Uang sebesar Rp10 miliar yang diterima Mobile-8 bukanlah kerugian negara dan restitusi bukan disebabkan transaksi penjualan sebesar Rp80 miliar pada 2007. "Jadi tidak ada kerugian negara dan karenanya bukan perkara korupsi dan bukan kewenangan kejaksaan," kata Hotman.

Dalam kasus pajak Mobile-8, negara malah untung sebesar Rp8 miliar dari hasil peningkatan penjualan sebesar Rp80 miliar yang dikenakan Pajak Pertambahan Nilai (PPN) sebesar 10 persen.

Kenapa timbul restitusi pajak? Hotman menjelaskan pada masa pajak 2004, Mobile-8 rugi. Karena rugi maka pada akhir tahun tidak wajib bayar pajak. Akan tetapi sebelum kerugian dihitung pada akhir tahun, Mobile-8 membayar pajak (prepaid tax), oleh karena itu Mobile-8 berhak meminta kembali uang yang dibayarkan. "Di sini kekeliruan besar dari Kejaksaan Agung yang tidak memahami tentang apa itu restitusi pajak," kata Hotman.

Selain itu, kata Hotman, restitusi pajak sebesar Rp10 miliar telah sesuai dengan ketetapan dari kantor pajak. Ditjen Pajak beberapa kali menegaskan tidak ada pelanggaran pajak atas restitusi pajak Mobile-8. Kalau surat ketetapan itu salah yang harusnya disidik adalah pejabat pajak yang menandatangani SKP tersebut. "Kenapa justru HT yang diburu oknum kejaksaan?" kata Hotman.

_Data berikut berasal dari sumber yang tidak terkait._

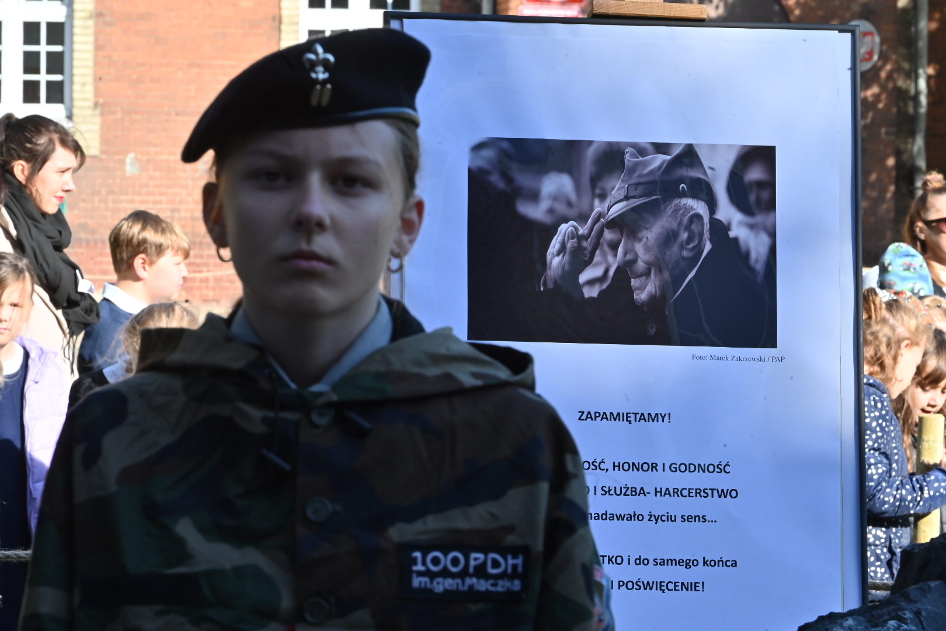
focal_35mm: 180
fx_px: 4730
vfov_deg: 7.6
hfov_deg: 11.4
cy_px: 316
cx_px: 473
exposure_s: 1/200
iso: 1100
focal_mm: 180
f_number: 22
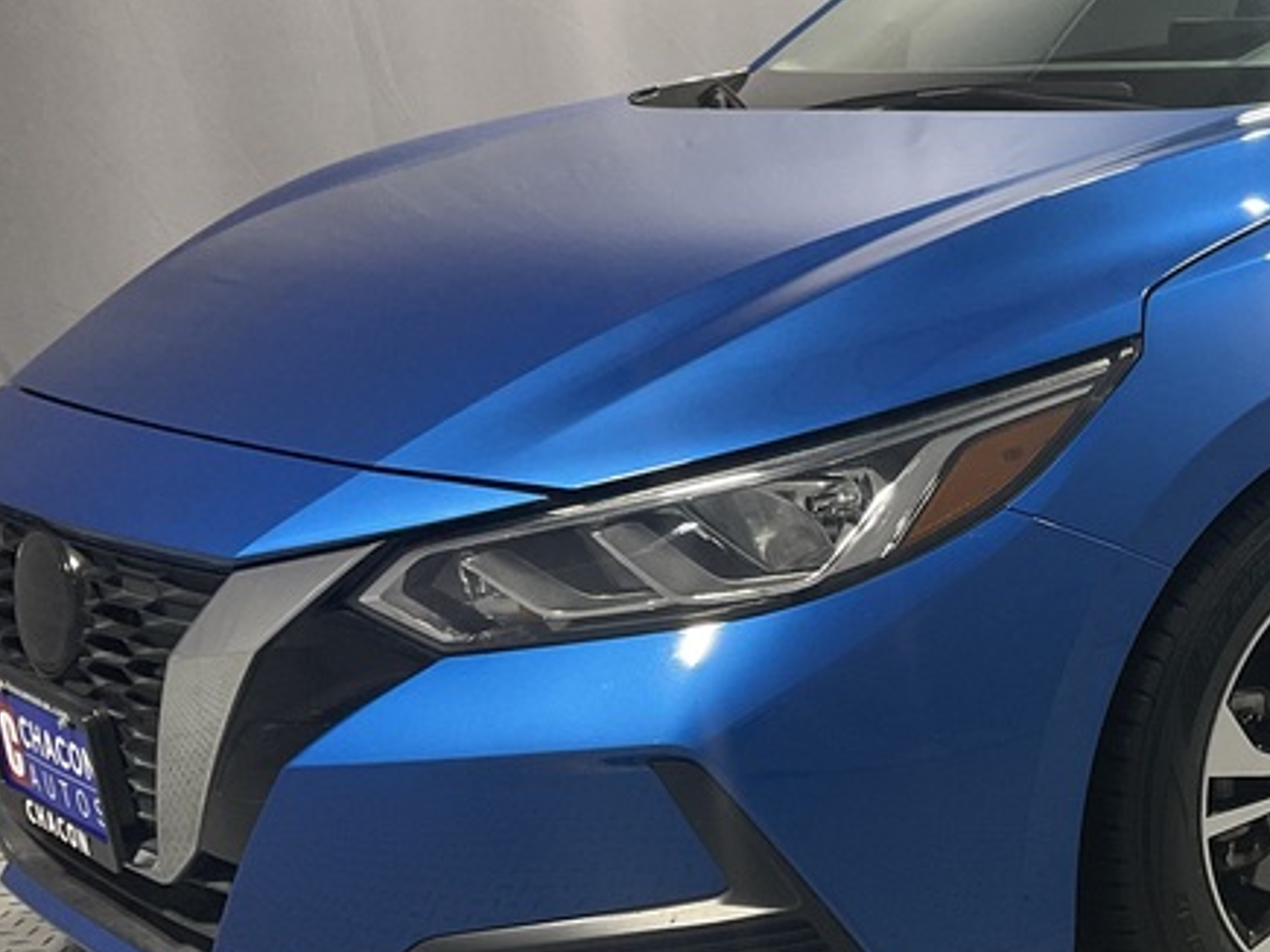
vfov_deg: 22.9
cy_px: 587
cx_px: 1285
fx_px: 2347
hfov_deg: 28.3
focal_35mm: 64
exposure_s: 1/60
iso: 40
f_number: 1.8
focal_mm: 3
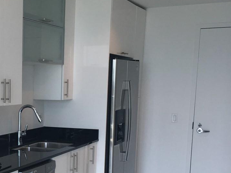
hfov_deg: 28.2
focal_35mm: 65
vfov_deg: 22.2
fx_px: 434
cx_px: 5
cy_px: 148
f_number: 2.2
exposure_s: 1/120
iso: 32
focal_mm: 4.15
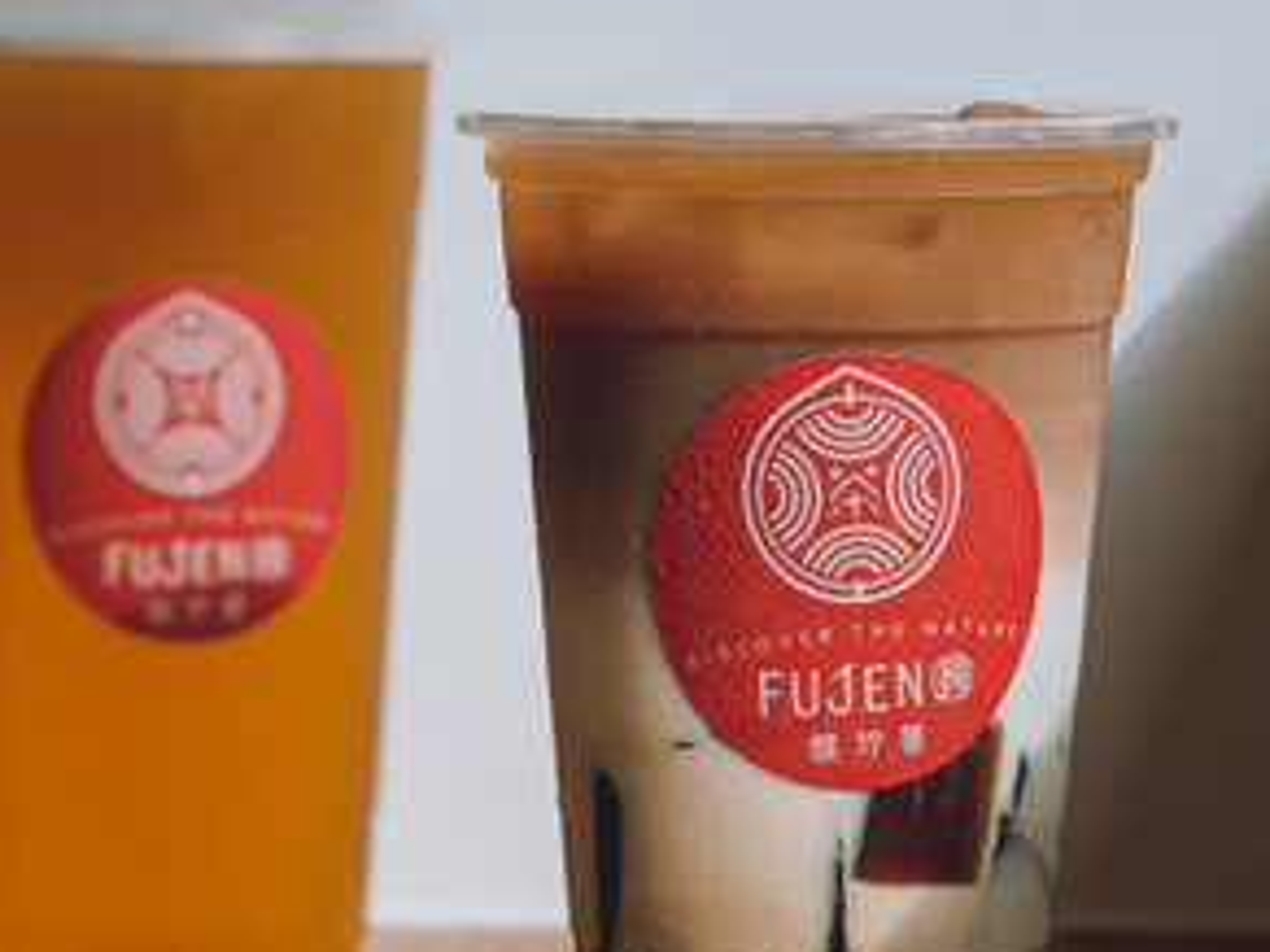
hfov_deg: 13.0
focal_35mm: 152
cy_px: 273
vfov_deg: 9.7
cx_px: 314
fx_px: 5574
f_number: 2.4
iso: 16
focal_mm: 6
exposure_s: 1/700
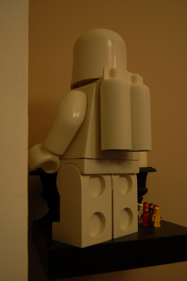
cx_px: 94
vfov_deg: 55.1
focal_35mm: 34
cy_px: 140
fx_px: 269
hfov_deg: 38.3
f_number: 3.8
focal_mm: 23
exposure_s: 1/6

Jampidsus Arminsyah menanggapi santai apa yang disampaikan Hotman tersebut. Menurutnya, penyidik memiliki bukti kuat dalam kasus ini terdapat unsur korupsi. Ada rekayasa transaksi fiktif yang dilakukan Mobile-8 dengan PT Djaja Nusantara Komunikasi (DNK) untuk mendapatkan restitusi pajak. "Memang dalam dokumen ada transaksi, semua ada tapi itu fiktif," kata Arminsyah.

Dugaan rekayasa transaksi itu diiyakan oleh Eliana Djaja selaku Direktur DNK. "Jadi uang itu dikirim ke DNK tapi kemudian dikirim balik," kata Arminsyah.